Getting a Mortgage? The fees may be higher than you expect...

Getting a Mortgage? The fees may be higher than you expect...

Consumer champion Which? has called for an end to sneaky fees and charges on mortgages. Research undertaken by Which? identified over 40 different fees levied by mortgage providers - including arrangement, product, arrears and revaluation fees. In many cases lenders have different names for the same fees, such as booking and reservation fees, and it was not always clear if the fees were avoidable or not.

The vast array of different charges which aren’t reflected in the APR (Annual Percentage Rate), which regulation states lenders must display, mean that it can be difficult for consumers to find the best deal. When asked the research found just 3% of people could correctly rank the cost of five two year fixed rate mortgage deals when displayed using typical information, including APR.
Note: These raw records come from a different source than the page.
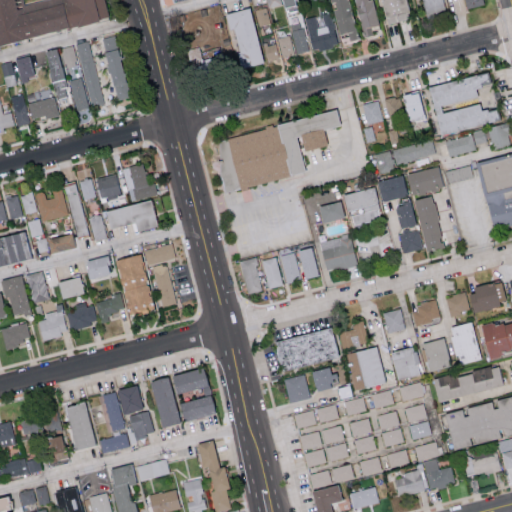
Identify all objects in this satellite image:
building: (167, 0)
building: (275, 2)
road: (511, 2)
building: (472, 3)
building: (432, 6)
road: (115, 8)
building: (393, 10)
building: (46, 16)
building: (262, 16)
building: (365, 16)
building: (342, 18)
building: (48, 19)
road: (119, 24)
road: (106, 28)
building: (243, 36)
building: (324, 36)
building: (298, 37)
building: (285, 45)
building: (271, 50)
building: (67, 55)
building: (206, 59)
building: (24, 64)
building: (114, 66)
building: (7, 73)
building: (89, 73)
road: (133, 73)
building: (77, 93)
road: (255, 103)
building: (459, 103)
building: (414, 104)
building: (393, 106)
building: (42, 107)
building: (19, 109)
building: (372, 111)
road: (145, 112)
building: (5, 120)
road: (148, 128)
road: (68, 130)
building: (498, 135)
building: (463, 142)
building: (268, 149)
building: (413, 150)
building: (384, 160)
road: (75, 162)
building: (458, 172)
road: (166, 179)
building: (423, 179)
building: (138, 181)
building: (107, 184)
road: (290, 184)
building: (86, 187)
building: (391, 187)
building: (497, 188)
building: (27, 199)
building: (357, 199)
building: (51, 203)
building: (12, 205)
road: (247, 208)
building: (74, 209)
building: (330, 209)
building: (2, 211)
building: (404, 213)
building: (131, 214)
building: (365, 216)
building: (427, 221)
road: (477, 222)
building: (97, 226)
road: (179, 228)
building: (409, 240)
building: (59, 241)
building: (12, 246)
road: (206, 246)
road: (100, 250)
building: (337, 251)
building: (159, 253)
building: (307, 261)
building: (95, 265)
building: (290, 266)
building: (271, 271)
road: (191, 274)
building: (250, 274)
building: (133, 281)
building: (510, 283)
building: (163, 284)
building: (36, 285)
building: (69, 285)
building: (14, 293)
building: (485, 295)
building: (456, 302)
building: (108, 305)
building: (1, 308)
building: (424, 312)
building: (82, 314)
road: (255, 319)
building: (393, 319)
building: (52, 324)
road: (203, 331)
building: (15, 333)
building: (353, 334)
building: (496, 336)
road: (100, 341)
building: (463, 341)
building: (304, 347)
building: (433, 353)
building: (403, 362)
building: (510, 363)
building: (363, 366)
road: (103, 375)
building: (323, 377)
building: (466, 381)
road: (218, 385)
building: (295, 386)
building: (407, 390)
building: (192, 392)
building: (128, 397)
building: (381, 397)
building: (163, 399)
building: (354, 404)
road: (291, 407)
building: (112, 409)
building: (326, 411)
building: (415, 411)
building: (303, 417)
building: (387, 419)
building: (39, 420)
building: (140, 423)
building: (78, 424)
building: (359, 425)
road: (228, 429)
building: (419, 429)
building: (6, 433)
building: (332, 433)
building: (391, 436)
building: (309, 439)
building: (113, 441)
building: (364, 443)
building: (55, 448)
building: (427, 449)
building: (337, 450)
building: (313, 456)
building: (397, 457)
building: (507, 457)
road: (123, 458)
building: (481, 463)
building: (369, 464)
building: (19, 466)
building: (152, 468)
road: (238, 474)
building: (330, 475)
building: (214, 477)
building: (423, 477)
road: (92, 480)
building: (122, 486)
building: (193, 494)
building: (34, 495)
building: (363, 496)
building: (324, 497)
building: (68, 498)
building: (162, 500)
building: (98, 502)
building: (3, 503)
road: (265, 503)
road: (501, 509)
building: (39, 510)
building: (234, 510)
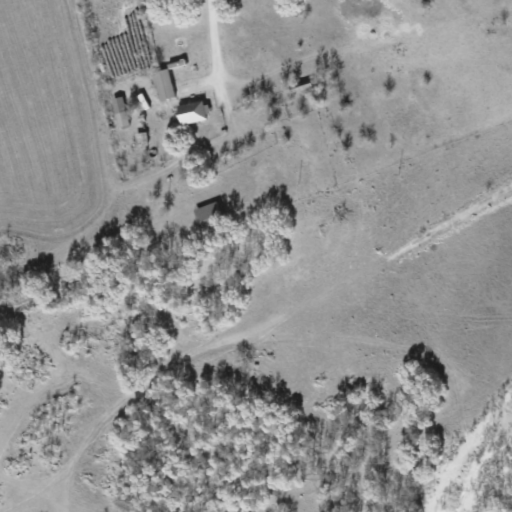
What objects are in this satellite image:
road: (215, 53)
building: (162, 83)
building: (119, 111)
building: (191, 111)
building: (206, 214)
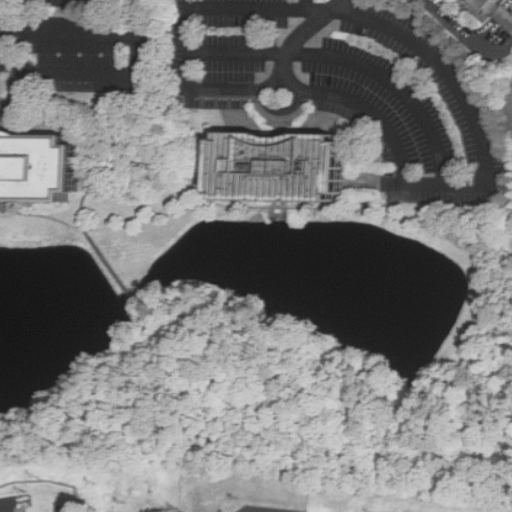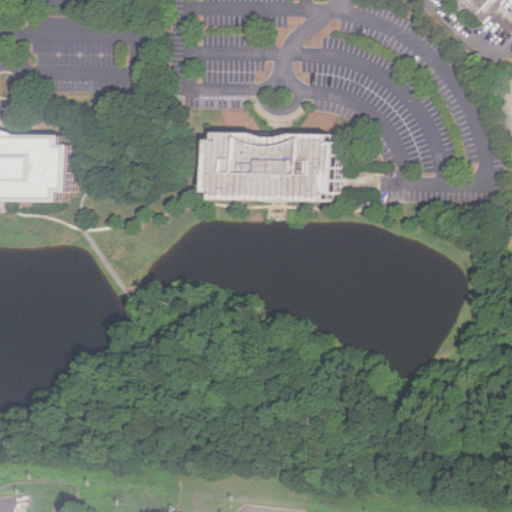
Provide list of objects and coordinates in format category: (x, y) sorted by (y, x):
road: (251, 8)
building: (491, 10)
building: (493, 10)
road: (192, 23)
road: (69, 32)
road: (6, 35)
road: (353, 61)
road: (105, 72)
building: (38, 166)
building: (279, 166)
building: (272, 168)
building: (33, 169)
road: (425, 183)
river: (60, 310)
river: (376, 344)
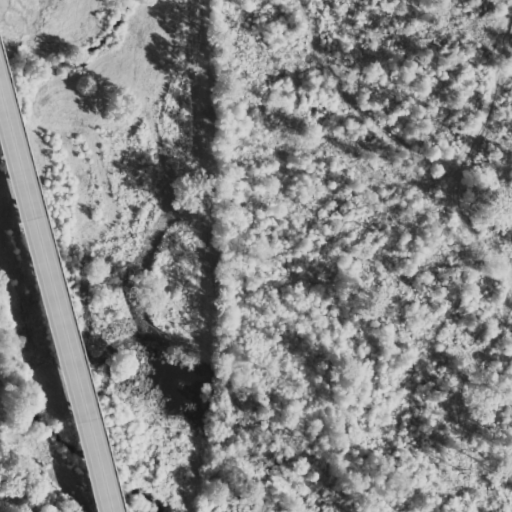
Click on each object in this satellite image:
road: (54, 307)
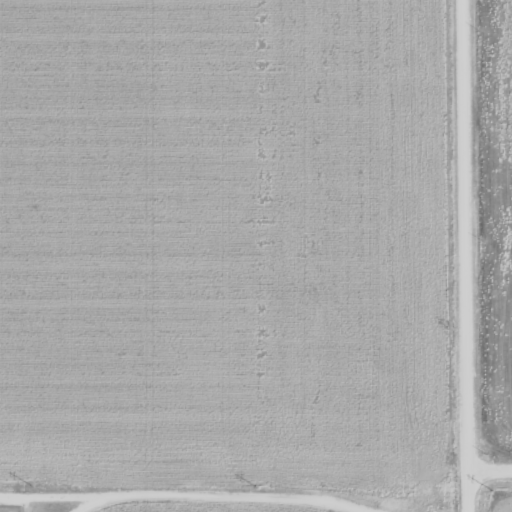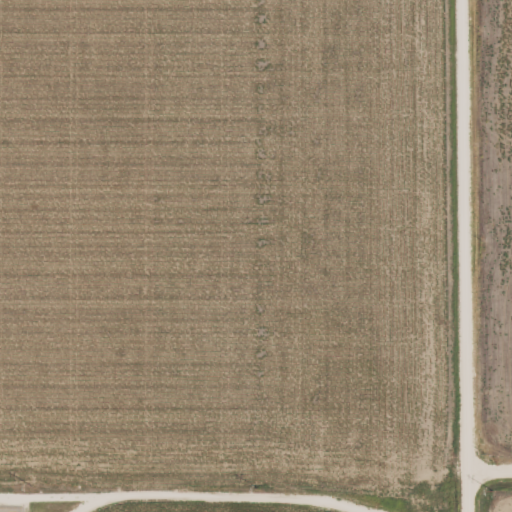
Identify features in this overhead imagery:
road: (469, 255)
road: (492, 467)
road: (236, 471)
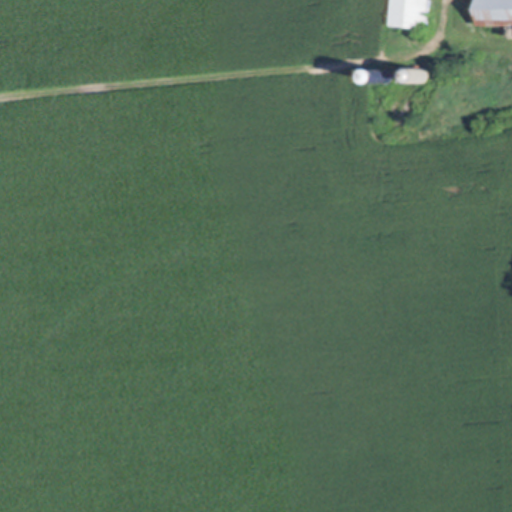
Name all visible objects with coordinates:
building: (496, 11)
building: (498, 11)
building: (414, 12)
building: (411, 13)
building: (390, 73)
building: (424, 73)
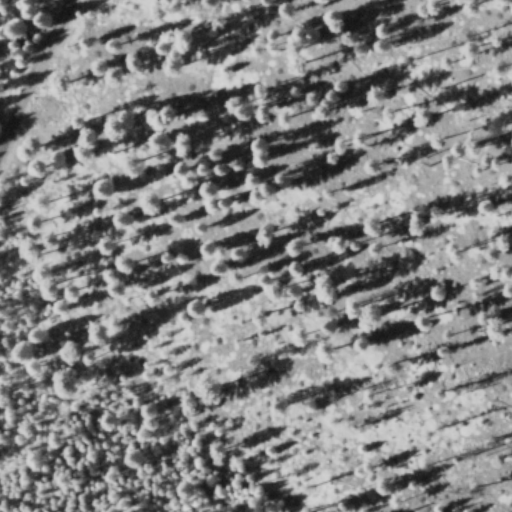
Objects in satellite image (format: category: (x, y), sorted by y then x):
road: (33, 70)
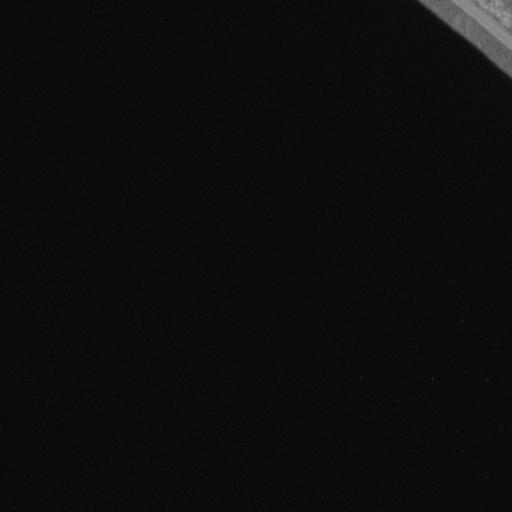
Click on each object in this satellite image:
road: (487, 20)
wastewater plant: (256, 256)
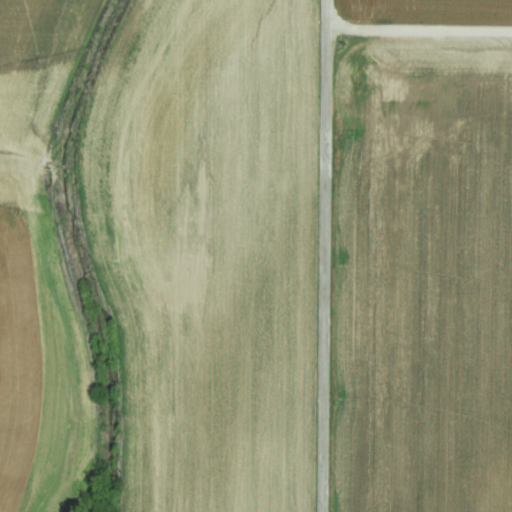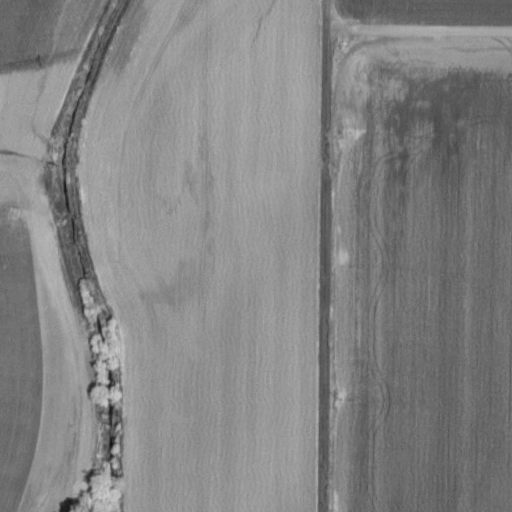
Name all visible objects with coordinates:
road: (418, 32)
road: (324, 256)
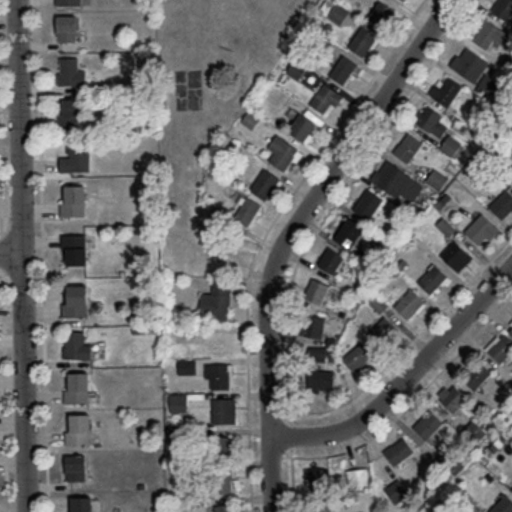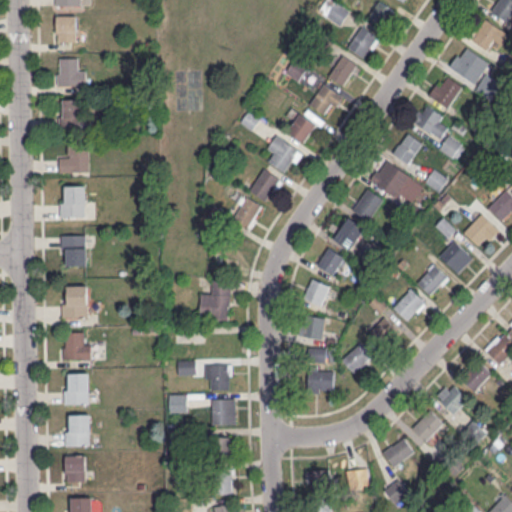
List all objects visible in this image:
building: (406, 0)
building: (68, 2)
building: (69, 2)
building: (503, 8)
building: (337, 12)
building: (380, 12)
building: (380, 13)
building: (66, 27)
building: (490, 33)
building: (362, 40)
building: (363, 41)
building: (466, 60)
building: (469, 63)
building: (296, 68)
building: (343, 68)
building: (343, 69)
building: (71, 71)
building: (70, 72)
park: (211, 82)
building: (445, 89)
building: (446, 89)
park: (187, 90)
building: (324, 97)
building: (326, 98)
building: (72, 112)
building: (432, 120)
building: (305, 124)
building: (302, 126)
building: (407, 146)
building: (452, 146)
building: (407, 147)
building: (282, 151)
building: (282, 151)
building: (76, 157)
building: (437, 178)
building: (397, 180)
building: (397, 180)
building: (264, 182)
building: (265, 183)
road: (338, 197)
building: (74, 199)
building: (74, 200)
building: (368, 202)
building: (503, 202)
building: (368, 203)
building: (503, 205)
road: (0, 208)
building: (248, 210)
building: (479, 227)
building: (482, 228)
building: (350, 229)
road: (3, 231)
road: (13, 231)
road: (290, 232)
building: (349, 232)
road: (265, 233)
building: (75, 247)
building: (74, 249)
road: (1, 252)
road: (10, 252)
building: (364, 254)
building: (456, 255)
road: (21, 256)
road: (41, 256)
building: (331, 259)
road: (15, 272)
road: (4, 273)
building: (433, 279)
building: (317, 291)
building: (75, 300)
building: (76, 300)
building: (216, 300)
building: (409, 302)
building: (313, 325)
building: (510, 326)
building: (384, 328)
building: (76, 345)
building: (76, 345)
road: (407, 345)
building: (500, 346)
building: (502, 348)
building: (358, 356)
building: (187, 365)
building: (218, 375)
building: (476, 375)
building: (321, 379)
road: (406, 381)
building: (78, 386)
building: (77, 387)
road: (3, 389)
building: (452, 396)
road: (410, 401)
building: (178, 402)
building: (224, 410)
road: (275, 415)
building: (427, 424)
building: (78, 428)
building: (79, 428)
road: (290, 434)
building: (221, 446)
building: (398, 450)
road: (275, 456)
building: (75, 466)
building: (76, 466)
building: (359, 473)
road: (291, 479)
building: (320, 479)
building: (223, 481)
building: (396, 490)
building: (80, 503)
building: (82, 503)
building: (502, 504)
building: (321, 505)
building: (503, 505)
building: (224, 508)
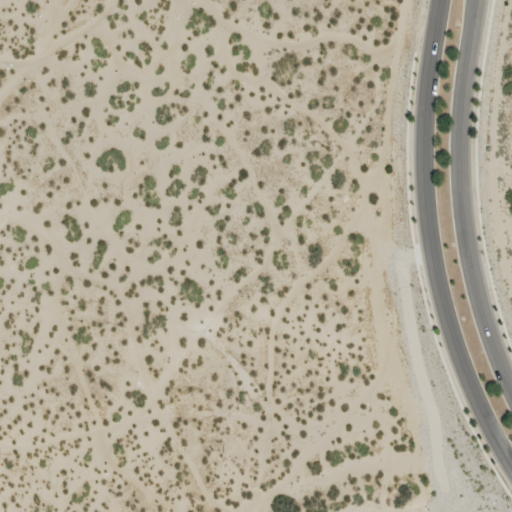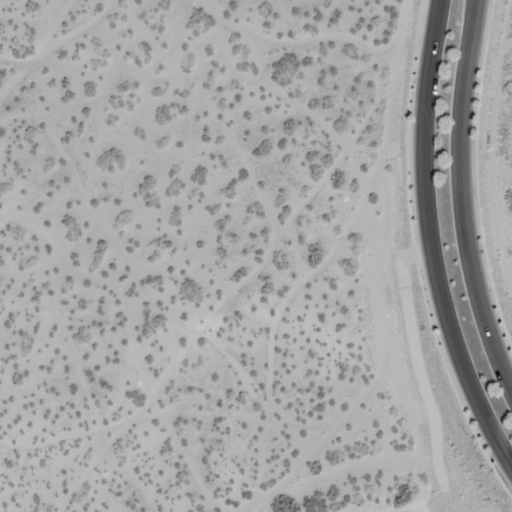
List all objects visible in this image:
road: (462, 198)
road: (429, 240)
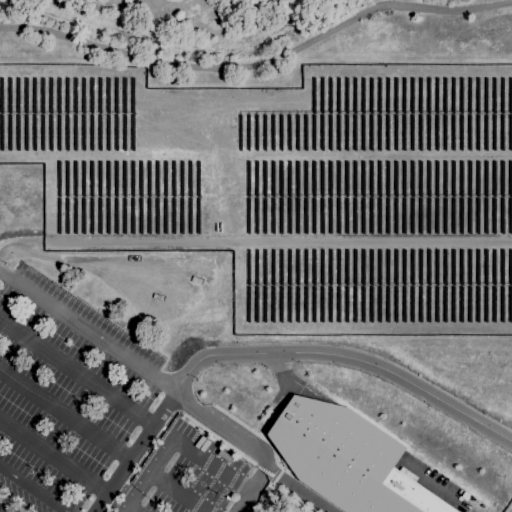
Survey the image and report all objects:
park: (253, 36)
road: (260, 61)
road: (344, 356)
road: (137, 366)
road: (77, 373)
road: (283, 377)
parking lot: (92, 414)
road: (66, 416)
road: (170, 423)
road: (254, 432)
road: (176, 444)
road: (136, 453)
road: (54, 457)
building: (346, 458)
building: (348, 458)
road: (265, 472)
road: (275, 477)
road: (32, 489)
road: (253, 490)
road: (297, 490)
road: (177, 493)
road: (260, 500)
road: (510, 509)
road: (129, 510)
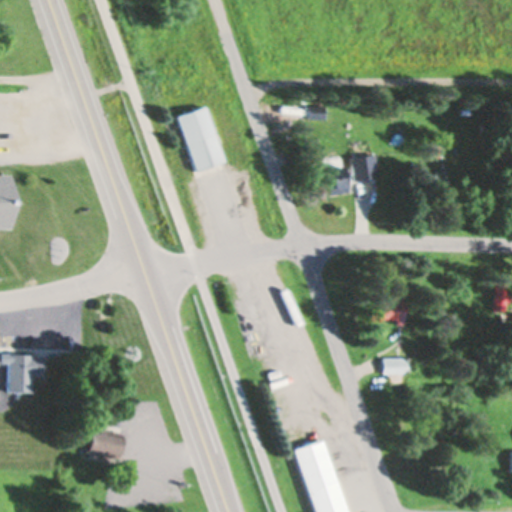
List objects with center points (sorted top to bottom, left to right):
road: (378, 80)
building: (315, 112)
building: (198, 136)
building: (196, 137)
building: (442, 161)
building: (363, 164)
building: (438, 177)
building: (336, 181)
building: (435, 182)
road: (325, 240)
road: (190, 255)
road: (305, 255)
road: (136, 256)
road: (71, 282)
building: (498, 293)
building: (390, 306)
building: (389, 309)
building: (427, 361)
building: (395, 366)
building: (393, 368)
building: (21, 369)
building: (18, 371)
building: (102, 439)
building: (100, 444)
building: (456, 459)
building: (511, 459)
building: (509, 462)
building: (319, 476)
building: (317, 478)
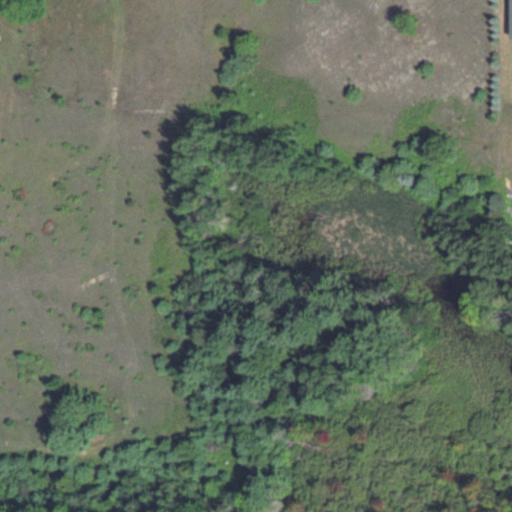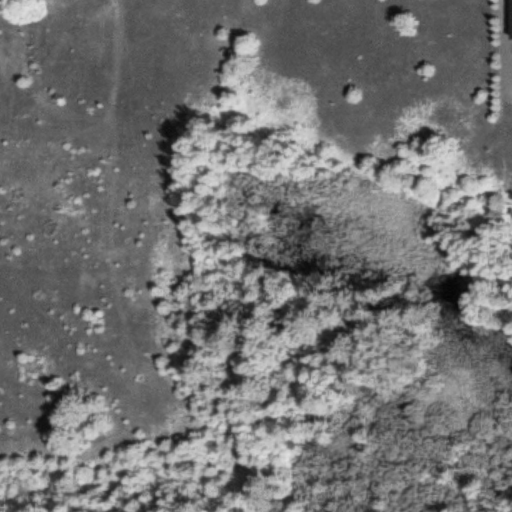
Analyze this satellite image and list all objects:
building: (510, 17)
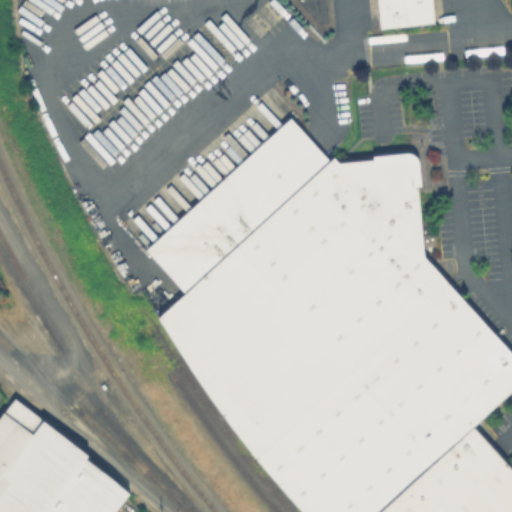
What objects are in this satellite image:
building: (403, 12)
building: (403, 13)
road: (487, 22)
road: (282, 62)
road: (460, 221)
building: (336, 333)
building: (336, 334)
railway: (95, 345)
railway: (81, 380)
railway: (210, 406)
railway: (94, 425)
road: (80, 437)
railway: (225, 445)
building: (48, 469)
building: (48, 470)
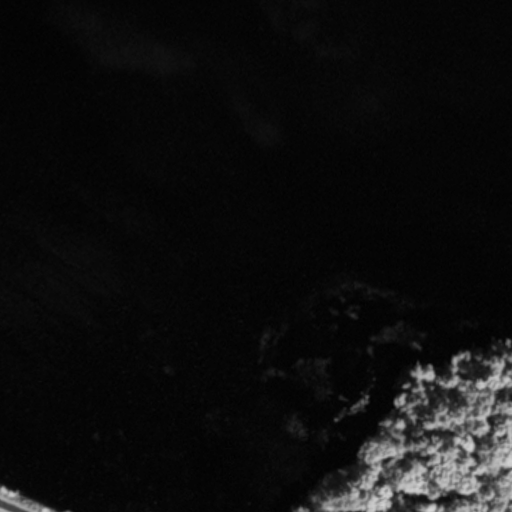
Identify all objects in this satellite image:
river: (255, 89)
park: (255, 256)
road: (261, 509)
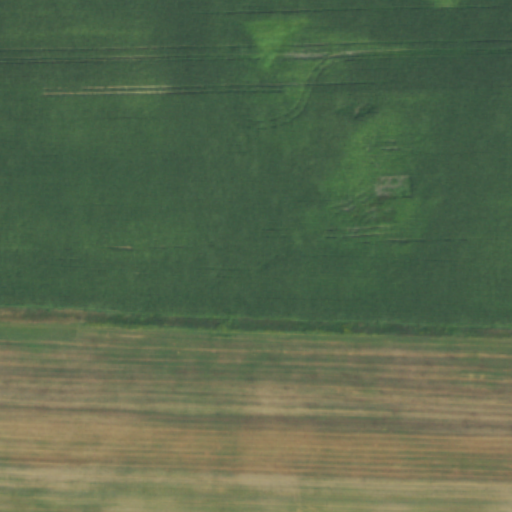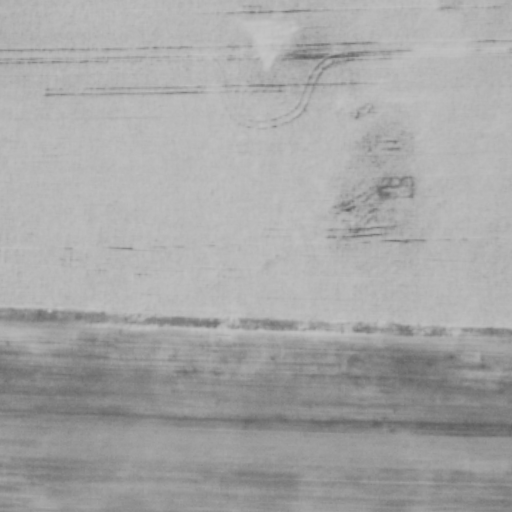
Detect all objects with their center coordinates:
river: (466, 18)
river: (385, 138)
The consumer watchdog found that the average arrangement fee had almost doubled in the last five years, from £878 to £1,588. They also found wide variation between some providers in the cost of the same fees, suggesting that the fees did not necessarily reflect the true costs to the lender. Their research found that rather than looking at the lowest rate available, a borrower could potentially save £1,500 over two years on a mortgage of £100,000 simply by looking at full set-up fees.

Richard Lloyd, Which? executive director, says: "Homeowners could be paying over the odds for their mortgage because of the complex range of fees and charges that prevent them from finding the best deal.

"The Chancellor must act now to stop sneaky fees and charges and end mortgage confusion for consumers. The Government and the regulator should also explore better ways of presenting the total cost of mortgages."

Which? is calling for Chancellor George Osborne to make mortgage price comparison easier, make the full cost of a mortgage clearer and ensure additional fees are cost reflective. They are currently running a ‘stop sneaky fees and charges' campaign which at the time of writing has collected close to 40,000 signatures.